10. Conclusion: Why Building Tools Is the Best Way to Learn
I started this project because I wanted to understand how malware classification works.
Building my own analyser forced me to confront all the assumptions, shortcuts, limitations, and edge cases that textbooks and blog posts never mention.
What I gained was not just a working pipeline, but a practical understanding of:
- how static analysis actually behaves
- where heuristics break
- why enrichment matters
- how evidence should be combined
- and how analysts think about classification
The baseline pipeline is not perfect. It was never meant to be.

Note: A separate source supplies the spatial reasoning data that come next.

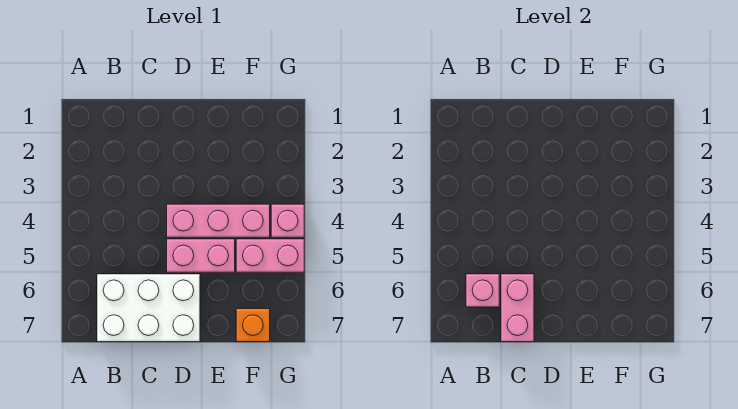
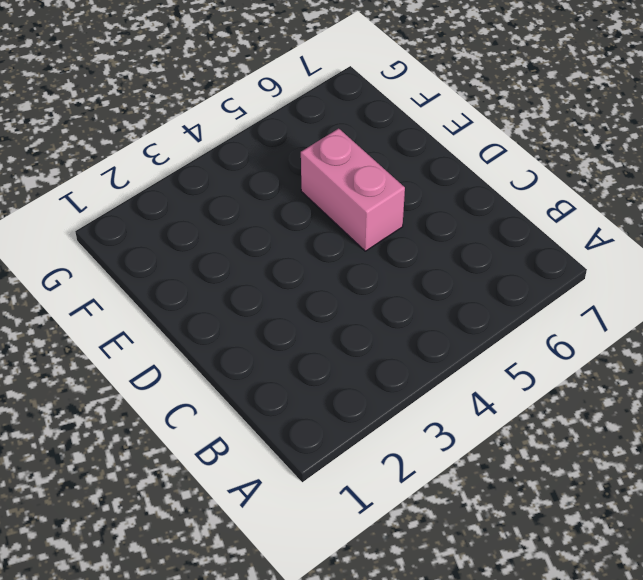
none -> white 2x3 brick [97,274,200,342]
none -> pink 1x3 brick [167,204,270,237]

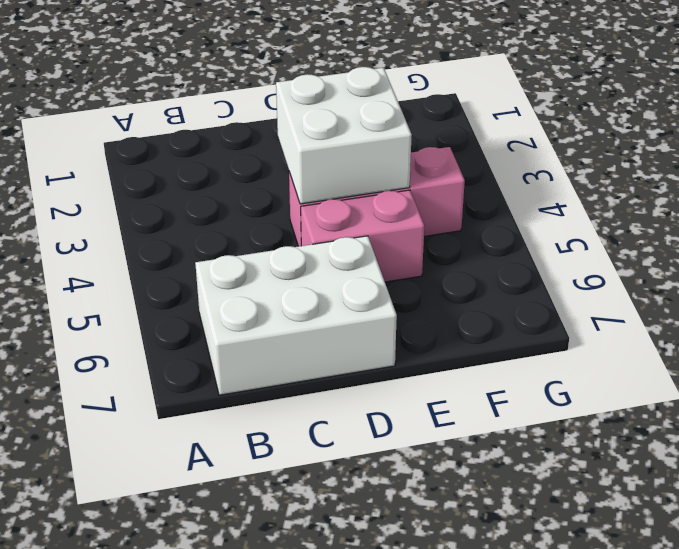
white 2x2 brick [276,67,412,204] -> none
none -> pink 1x2 brick [236,239,304,272]
none -> orange 1x1 brick [236,309,270,342]

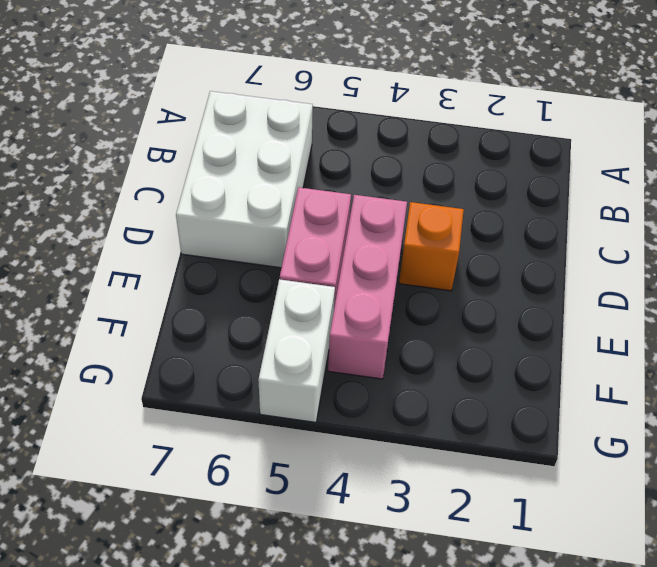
orange 1x1 brick [399,202,464,291] -> orange 1x1 brick moved to [236,309,270,342]
white 1x2 brick [258,279,335,422] -> pink 1x2 brick [236,239,304,272]
none -> pink 1x1 brick [271,204,304,237]
none -> pink 1x1 brick [466,274,499,307]

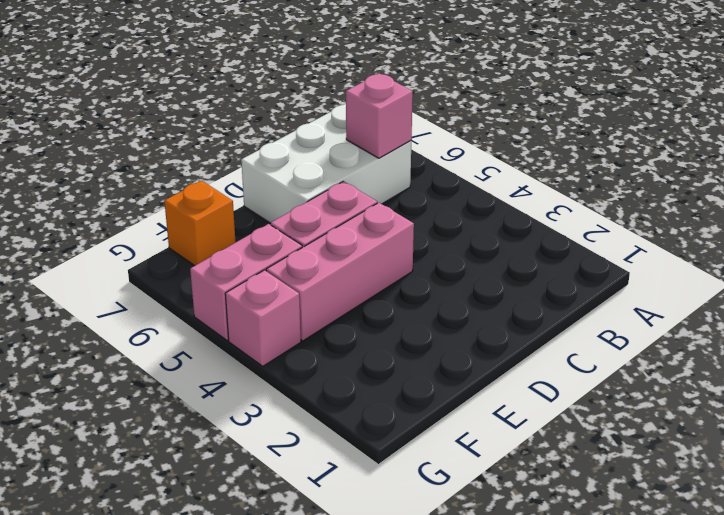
none -> pink 1x2 brick [501,274,534,342]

But it gave me the foundation I needed to build more advanced approaches, including the LLM + RAG pipeline that became the core of the second half of my thesis. This will be covered in a future article.
Most importantly, it taught me this:
If you want to learn how something works, build a tool that does it.
You’ll understand the entire problem far more deeply.